The prince’s trip comes ahead of next month’s visit to the region by U.S. President Joe Biden, who is expected to meet Arab leaders in Saudi Arabia after a visit to Israel, with the Ukraine conflict and regional security on the agenda.
Prince Mohammed, known as MbS, will hold talks with the leaders of Egypt, Jordan and Turkey on strengthening bilateral cooperation and matters of joint interest, SPA said.
Sources have said MbS and Egyptian President Abdel Fattah al-Sisi would discuss issues including the impact of the Ukraine war and preparations for Biden’s trip to the region in mid-July.
The prince is expected to head to Amman on Tuesday for talks with King Abdullah to improve ties strained by regional rivalries and unfulfilled Saudi pledges to shore up Jordan’s struggling economy, diplomats and sources with knowledge of the plans said.
This would be the prince’s first tour outside the Gulf since the 2018 murder of Saudi journalist Jamal Khashoggi and the COVID-19 pandemic.

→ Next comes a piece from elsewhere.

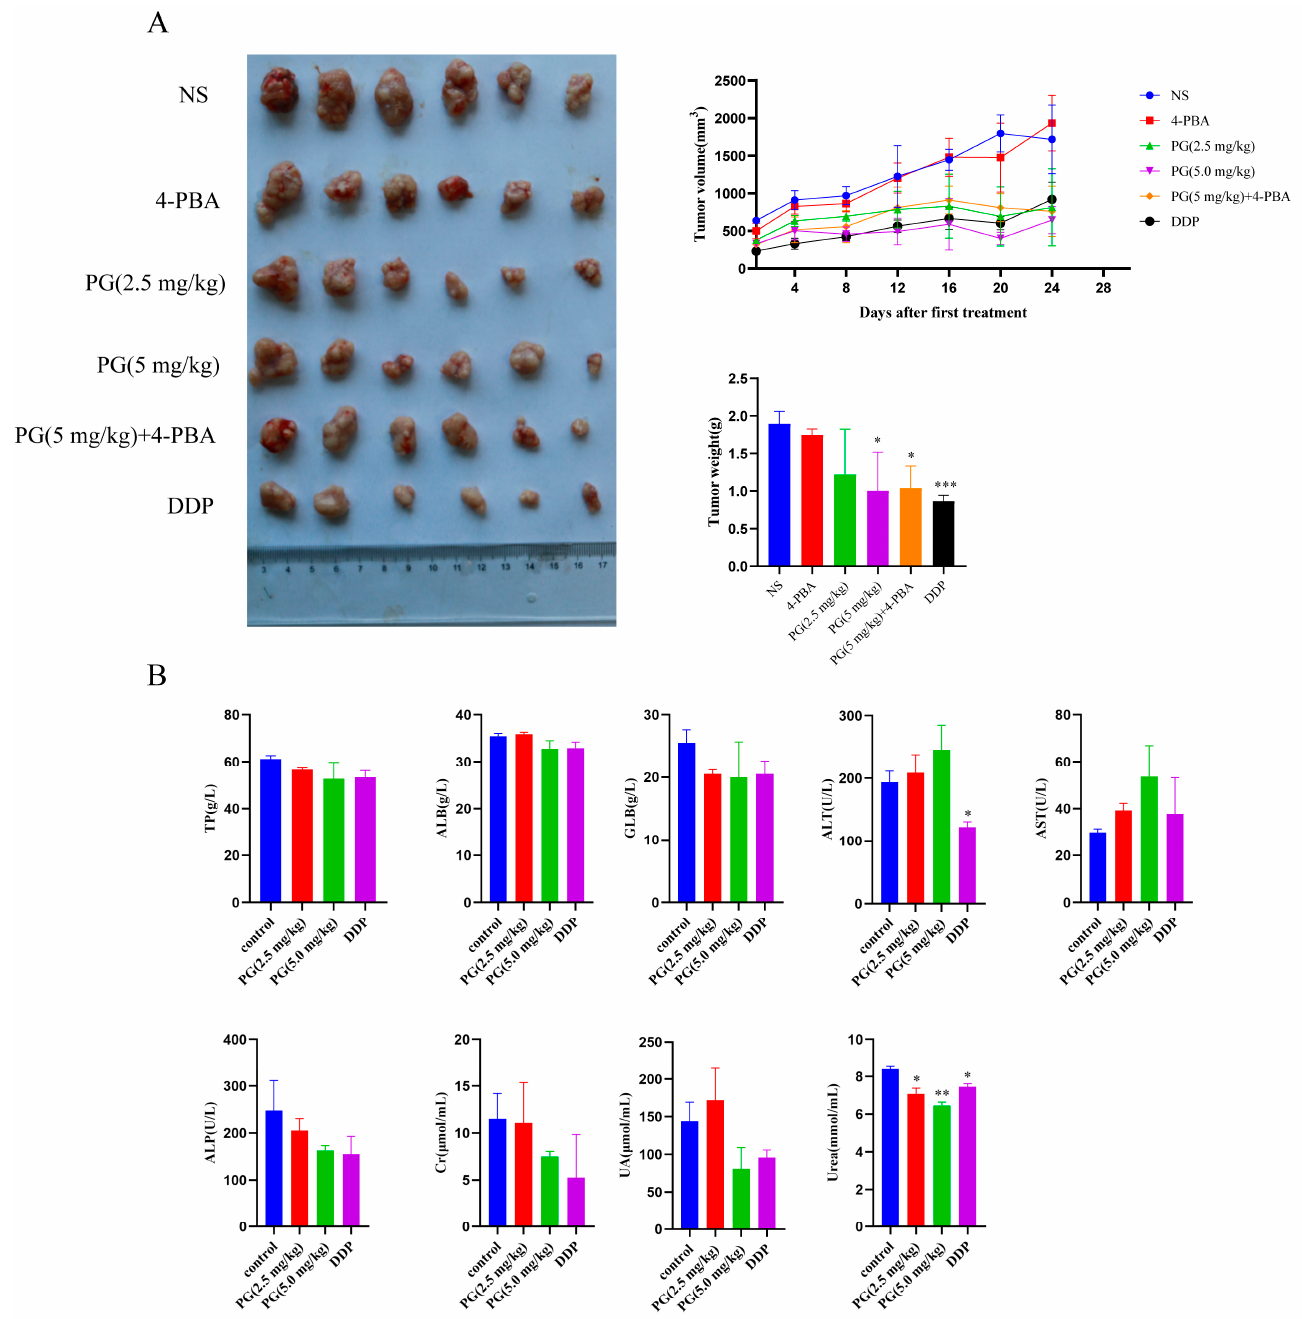
Figure 6. The effect of PG on the proliferation of hepatocellular carcinoma in vivo. ( A ). Effects of PG on the volume and weight of subcutaneously transplanted tumors; ( B ). The effect of PG on the liver and kidney function of nude mice with HepG2. The levels of total aspartate aminotransferase (AST), alanine aminotransferase (ALT), alkaline phosphatase (ALP), albumin (ALB), total protein (TP), creatinine (CR), uric acid (UA) and urea in the blood represent the liver and kidney function of nude mice. PG (2.5 mg/kg), PG (5 mg/kg), PG (5 mg/kg) +4‑PBA, DDP vs. NS, * p < 0.05, ** p < 0.01, *** p < 0.001, n = 6.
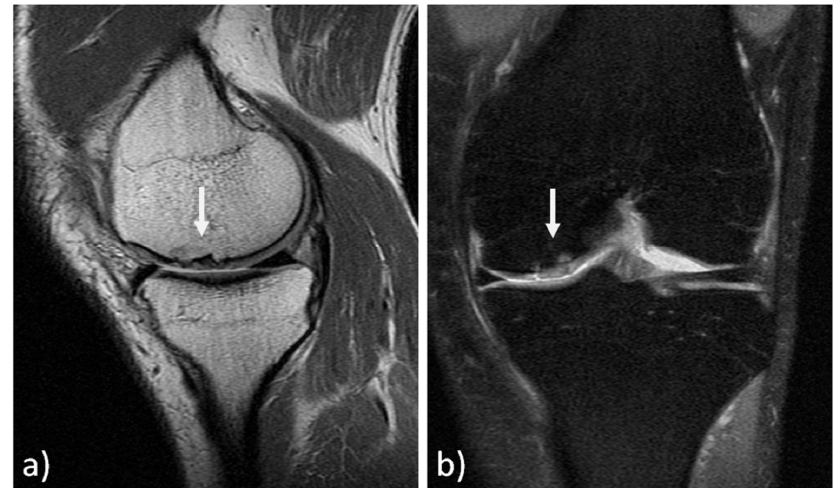
Figure 3. MRI evaluation at 11 years’ follow-up of a medial femoral condyle lesion treated with mosaicplasty in a 37-year-old man. Sagittal 3D "Cube" PD ( a ) and coronal PD FAT SAT ( b )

MbS visited Egypt in 2018 and Japan in 2019.
Khashoggi’s killing at the Saudi consulate in Istanbul had strained the kingdom’s ties with Washington and Ankara.
Biden said on Friday he was not traveling to Saudi Arabia explicitly to meet MbS but was seeing the crown prince as part of a broader “international meeting” expected to include leaders from Gulf Arab states, Jordan, Egypt and Iraq.
Turkish President Tayyip Erdogan has moved to mend ties with Riyadh, including dropping a Turkish trial over Khashoggi’s killing. Analysts say Saudi funding could help alleviate Turkey’s economic woes.
Erdogan, who visited the kingdom in April in the first high-level trip in years, said he would host Prince Mohammed on Wednesday.
“A new era will begin and there will be full normalisation. Within the scope of the visit, some agreements will be signed in the fields of energy, economy and security,” a senior Turkish official said.